What the task asks
Restate all the lines below word for word, but omit the pictures.

————————

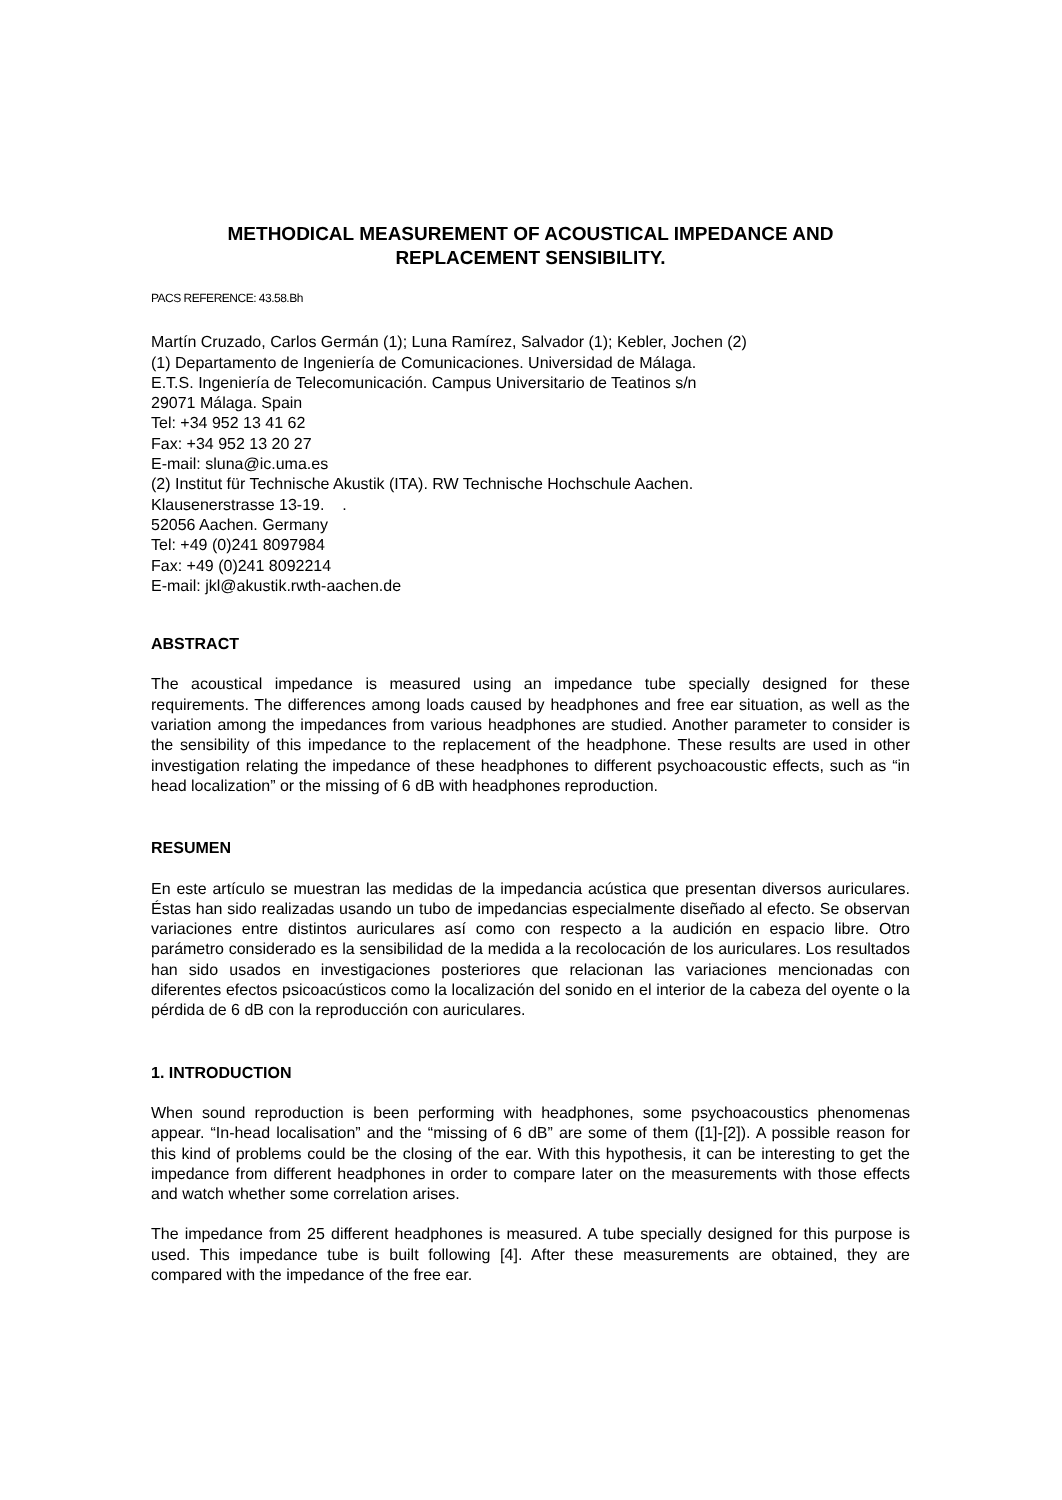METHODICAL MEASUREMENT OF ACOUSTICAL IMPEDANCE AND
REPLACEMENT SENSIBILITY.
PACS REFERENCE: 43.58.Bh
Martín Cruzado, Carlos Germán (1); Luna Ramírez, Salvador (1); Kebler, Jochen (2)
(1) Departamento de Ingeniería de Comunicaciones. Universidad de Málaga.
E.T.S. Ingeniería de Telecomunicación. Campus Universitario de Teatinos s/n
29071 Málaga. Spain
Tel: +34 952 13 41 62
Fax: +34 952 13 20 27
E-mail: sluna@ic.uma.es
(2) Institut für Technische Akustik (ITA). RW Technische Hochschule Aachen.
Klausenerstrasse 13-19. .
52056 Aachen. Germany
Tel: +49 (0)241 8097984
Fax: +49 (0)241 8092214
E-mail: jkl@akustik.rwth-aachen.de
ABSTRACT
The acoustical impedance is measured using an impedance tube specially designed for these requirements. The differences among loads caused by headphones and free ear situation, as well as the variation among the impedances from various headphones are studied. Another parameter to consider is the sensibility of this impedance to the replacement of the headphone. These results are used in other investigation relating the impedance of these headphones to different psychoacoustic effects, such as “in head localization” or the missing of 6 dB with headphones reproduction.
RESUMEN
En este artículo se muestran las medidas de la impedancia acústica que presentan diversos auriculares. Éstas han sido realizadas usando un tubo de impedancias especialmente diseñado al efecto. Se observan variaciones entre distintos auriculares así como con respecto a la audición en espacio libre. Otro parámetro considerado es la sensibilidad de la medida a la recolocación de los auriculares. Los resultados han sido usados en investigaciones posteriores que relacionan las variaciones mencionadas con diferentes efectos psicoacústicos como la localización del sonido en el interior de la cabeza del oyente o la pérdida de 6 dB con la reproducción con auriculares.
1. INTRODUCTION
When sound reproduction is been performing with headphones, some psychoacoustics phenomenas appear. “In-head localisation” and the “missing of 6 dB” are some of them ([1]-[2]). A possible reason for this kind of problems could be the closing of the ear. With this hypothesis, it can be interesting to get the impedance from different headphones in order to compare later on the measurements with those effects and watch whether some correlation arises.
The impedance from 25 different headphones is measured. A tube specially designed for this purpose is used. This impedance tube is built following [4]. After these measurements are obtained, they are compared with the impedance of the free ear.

————————

Answer area
METHODICAL MEASUREMENT OF ACOUSTICAL IMPEDANCE AND
REPLACEMENT SENSIBILITY.
PACS REFERENCE: 43.58.Bh
Martín Cruzado, Carlos Germán (1); Luna Ramírez, Salvador (1); Kebler, Jochen (2)
(1) Departamento de Ingeniería de Comunicaciones. Universidad de Málaga.
E.T.S. Ingeniería de Telecomunicación. Campus Universitario de Teatinos s/n
29071 Málaga. Spain
Tel: +34 952 13 41 62
Fax: +34 952 13 20 27
E-mail: sluna@ic.uma.es
(2) Institut für Technische Akustik (ITA). RW Technische Hochschule Aachen.
Klausenerstrasse 13-19. .
52056 Aachen. Germany
Tel: +49 (0)241 8097984
Fax: +49 (0)241 8092214
E-mail: jkl@akustik.rwth-aachen.de
ABSTRACT
The acoustical impedance is measured using an impedance tube specially designed for these requirements. The differences among loads caused by headphones and free ear situation, as well as the variation among the impedances from various headphones are studied. Another parameter to consider is the sensibility of this impedance to the replacement of the headphone. These results are used in other investigation relating the impedance of these headphones to different psychoacoustic effects, such as “in head localization” or the missing of 6 dB with headphones reproduction.
RESUMEN
En este artículo se muestran las medidas de la impedancia acústica que presentan diversos auriculares. Éstas han sido realizadas usando un tubo de impedancias especialmente diseñado al efecto. Se observan variaciones entre distintos auriculares así como con respecto a la audición en espacio libre. Otro parámetro considerado es la sensibilidad de la medida a la recolocación de los auriculares. Los resultados han sido usados en investigaciones posteriores que relacionan las variaciones mencionadas con diferentes efectos psicoacústicos como la localización del sonido en el interior de la cabeza del oyente o la pérdida de 6 dB con la reproducción con auriculares.
1. INTRODUCTION
When sound reproduction is been performing with headphones, some psychoacoustics phenomenas appear. “In-head localisation” and the “missing of 6 dB” are some of them ([1]-[2]). A possible reason for this kind of problems could be the closing of the ear. With this hypothesis, it can be interesting to get the impedance from different headphones in order to compare later on the measurements with those effects and watch whether some correlation arises.
The impedance from 25 different headphones is measured. A tube specially designed for this purpose is used. This impedance tube is built following [4]. After these measurements are obtained, they are compared with the impedance of the free ear.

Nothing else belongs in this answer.